> [Direction]: Could you reproduce the forum post on Pip's biting problems word for word, in full?

> [Page excerpt]:
+++
# Pip's biting problems.



## mareeder (Jul 31, 2013)

We got Pip as a 5 month old baby and have had him since August. He has bonded quite strongly with with me, but it took a very ... very long time and I have many bite marks on my fingers to show for it.

Now, though, he lets me touch him, pet his head, give him long deep skritches on his head, crest and neck and preens me constantly (including pulling out beard hairs which hurts like ****.) He steps up and hangs on my shoulder happily.

But he refuses to bond with anyone else in my family. He won't step up to my wife, and my 8 year old is afraid of getting bitten, for good reason. This morning, he bit my 4 year old, hard. We had made some progress with she and Pip. If I was petting his head, she could kind of pick up where I left off and he would let her do it for a few seconds. But this morning, he let her do it for a second, and then just kind of looked up and nonchalantly hissed and chomped down hard. He doesn't seem scared or skittish, he just bites. Hard. He does this to my wife and both my kids. It's very disheartening for them, because they love him and he shows no love in return, whatsoever.

We bought the cockatiel based on countless recommendations of them being good family birds, and I hate to say that Pip is not showing any signs of being this kind of pet.
+++
> [Given data]:
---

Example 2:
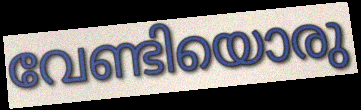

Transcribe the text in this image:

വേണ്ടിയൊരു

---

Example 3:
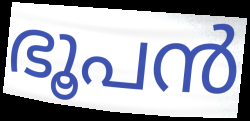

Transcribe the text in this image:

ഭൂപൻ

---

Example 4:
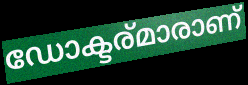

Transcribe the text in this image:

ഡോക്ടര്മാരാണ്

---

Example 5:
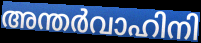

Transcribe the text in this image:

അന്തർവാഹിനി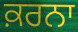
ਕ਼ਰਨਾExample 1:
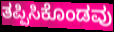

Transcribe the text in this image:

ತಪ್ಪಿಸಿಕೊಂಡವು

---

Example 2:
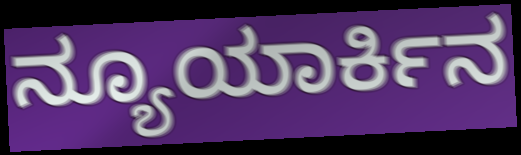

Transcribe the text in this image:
+++
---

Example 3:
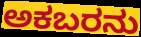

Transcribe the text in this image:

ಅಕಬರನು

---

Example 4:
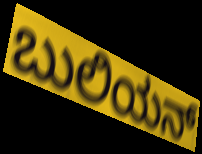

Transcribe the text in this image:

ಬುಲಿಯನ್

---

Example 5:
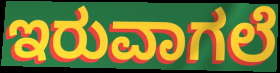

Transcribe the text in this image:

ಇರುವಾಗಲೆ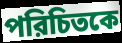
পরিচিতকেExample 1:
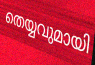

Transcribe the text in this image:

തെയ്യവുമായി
+++
> [Exercise result]:
# Pip's biting problems.



## mareeder (Jul 31, 2013)

We got Pip as a 5 month old baby and have had him since August. He has bonded quite strongly with with me, but it took a very ... very long time and I have many bite marks on my fingers to show for it.

Now, though, he lets me touch him, pet his head, give him long deep skritches on his head, crest and neck and preens me constantly (including pulling out beard hairs which hurts like ****.) He steps up and hangs on my shoulder happily.

But he refuses to bond with anyone else in my family. He won't step up to my wife, and my 8 year old is afraid of getting bitten, for good reason. This morning, he bit my 4 year old, hard. We had made some progress with she and Pip. If I was petting his head, she could kind of pick up where I left off and he would let her do it for a few seconds. But this morning, he let her do it for a second, and then just kind of looked up and nonchalantly hissed and chomped down hard. He doesn't seem scared or skittish, he just bites. Hard. He does this to my wife and both my kids. It's very disheartening for them, because they love him and he shows no love in return, whatsoever.

We bought the cockatiel based on countless recommendations of them being good family birds, and I hate to say that Pip is not showing any signs of being this kind of pet.